> _Source records_:
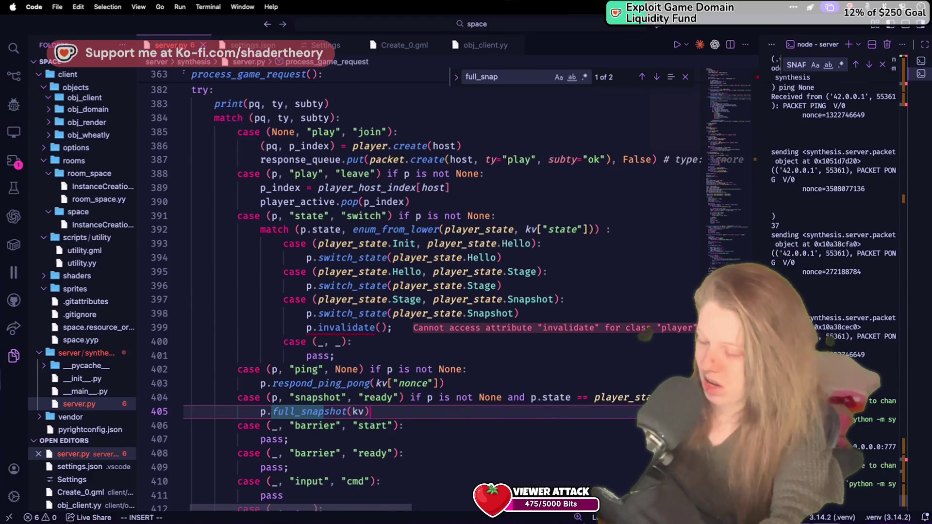
pyautogui.press('Return')
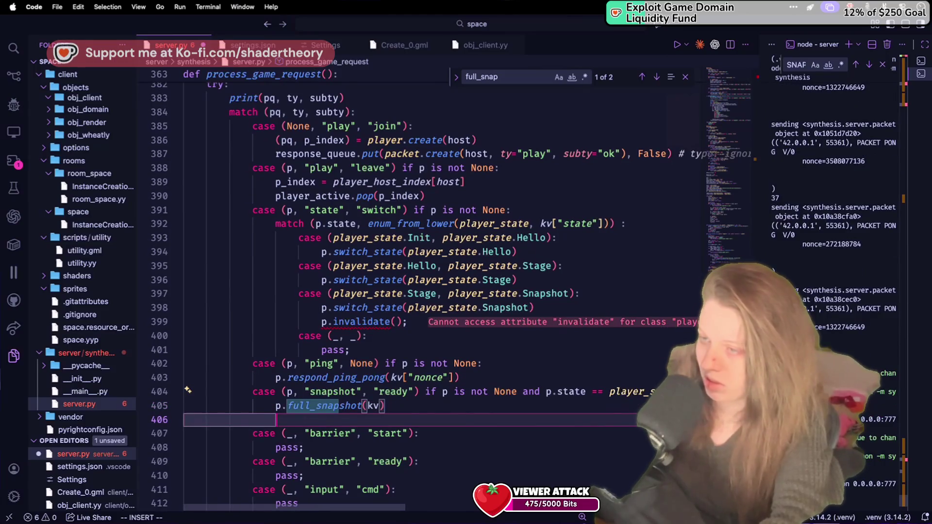
pyautogui.write('p.validate()')
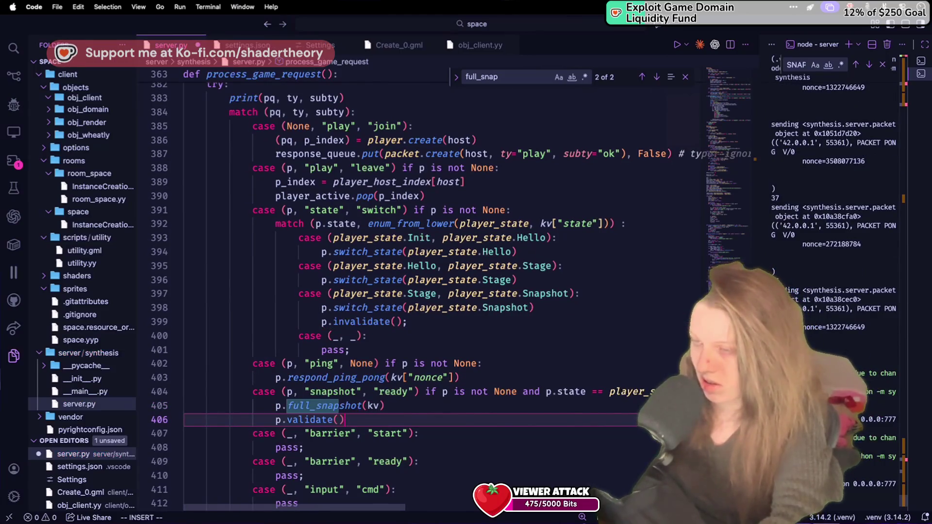
pyautogui.press('Up')
pyautogui.press('Up')
pyautogui.press('Up')
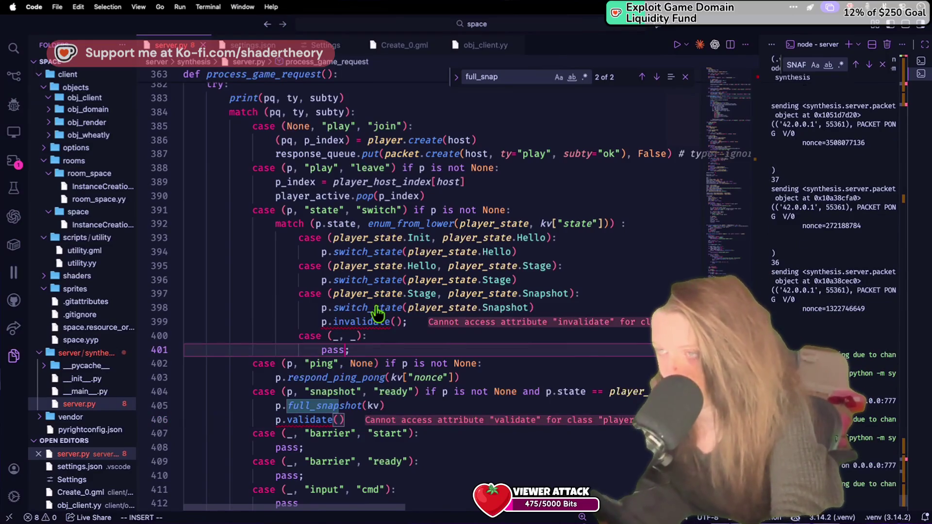
pyautogui.click(375, 308)
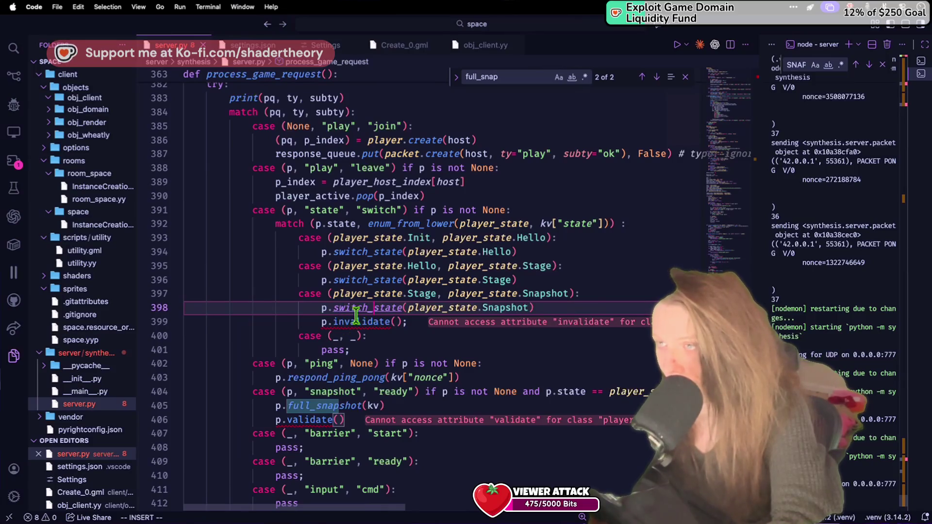
pyautogui.press('Escape')
pyautogui.press('ctrl+o')
pyautogui.press('ctrl+o')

> _Work request_: Print the records above exactly, minus pictures.

> _Exercise solution_:
pyautogui.press('Return')
pyautogui.write('p.validate()')
pyautogui.press('Up')
pyautogui.press('Up')
pyautogui.press('Up')
pyautogui.click(375, 308)
pyautogui.press('Escape')
pyautogui.press('ctrl+o')
pyautogui.press('ctrl+o')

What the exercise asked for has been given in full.